Travis Wood doesn’t relax between starts.
He brings his spikes to the bench in case he is needed to pinch hit or pinch run.
Wood, the former Reds’ starter, who came up through the system with Johnny Cueto and Homer Bailey, was the extra pitcher the Reds’ could move to get the ace reliever they needed at the time, Sean Marshall.
Wood made his debut for the Reds on July 1, 2010 and joined Mike Leake in the rotation that helped the Reds win the National League Central that season. Wood made 17 starts with a 5-4 record with a 3.51 ERA.
The Reds traded Wood along with Ronald Torreyes and Dave Sappelt for Sean Marshall after the 2011 season.
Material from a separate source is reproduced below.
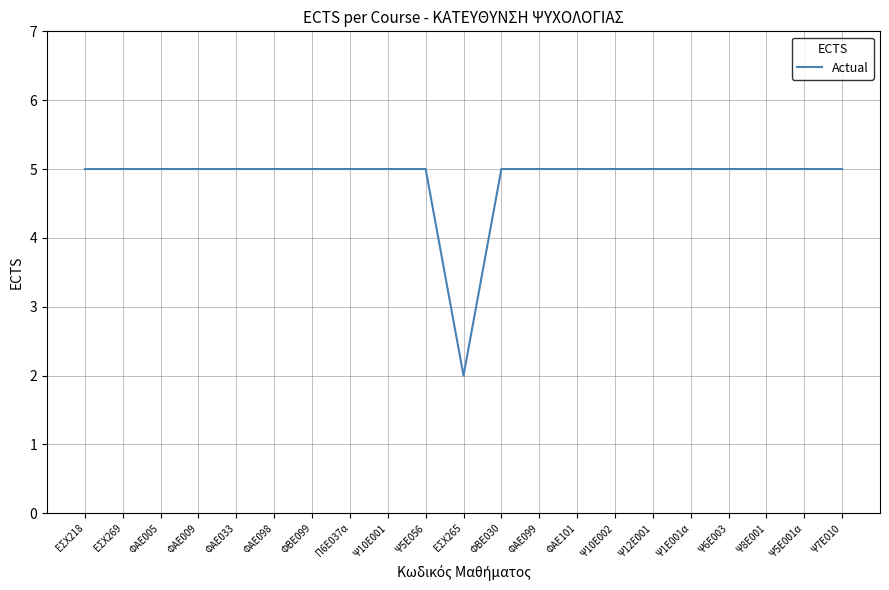

Reading left to right, transcribe all the data shown in this chart.

ΕΣΧ218=5	ΕΣΧ269=5	ΦΑΕ005=5	ΦΑΕ009=5	ΦΑΕ033=5	ΦΑΕ098=5	ΦΒΕ099=5	Π6Ε037α=5	Ψ10Ε001=5	Ψ5Ε056=5	ΕΣΧ265=2	ΦΒΕ030=5	ΦΑΕ099=5	ΦΑΕ101=5	Ψ10Ε002=5	Ψ12Ε001=5	Ψ1Ε001α=5	Ψ6Ε003=5	Ψ8Ε001=5	Ψ5Ε001α=5	Ψ7Ε010=5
Wood made 26, 32 and 31 starts the next three seasons for the Cubs but became a full-time reliever in 2015. He started nine games but pitched 45 in relief. Wood appeared in a career-high 77 games for the World Champion Cubs, becoming the teams’ left-handed specialist. He logged just 61 innings. Ironically, filling the same role Marshall did for the Cubs. Marshall signed a big contract extension in 2012 and was often injured.
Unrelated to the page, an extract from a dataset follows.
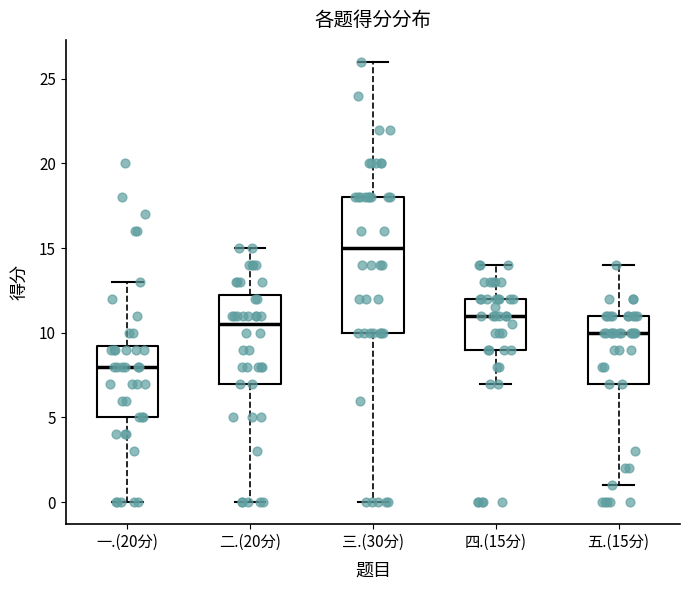

Where does the median line of the box for 三.(30分) sit on the y-axis? The values are not printed on the chart, so give them approximately, as read against the axis.

15.0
The Bryant, Arkansas native is a good athlete, who fields his position well, has been called upon to pinch run and pinch hit.
Wood is a .182 lifetime hitter with nine home runs, eight doubles and a triple. He has stolen one base in his only attempt.
The Kansas City Royals signed Wood over the winter off the World Champions roster as a free agent. He made three starts in 28 appearances for the Royals with a 1-3 record and a 6.91 ERA.
Near the trade deadline, Wood came to the Padres with Matt Strahm and minor leaguer Esteury Ruiz for Trevor Cahill, Ryan Buchter and Brandon Maurer.
With San Diego, Wood was plugged into the starting rotation. He’s made two starts both against Pittsburgh. Wood is 1-0 with a 4.91 ERA.
“He wants to win,” his new manager and former Reds’ minor league player, Andy Green said. “Woody’s not afraid of anything. He wants to win. He’s a competitor. He is fitting into our clubhouse. He will compete no matter what kind of stuff he has that day. He’ll give you everything he’s got. He loves to win baseball games. He is one of the only pitchers I’ve ever seen that comes spiked up for every game. He’s begging to pinch run; begging to pinch hit; wanting to anything he can to win a baseball game.”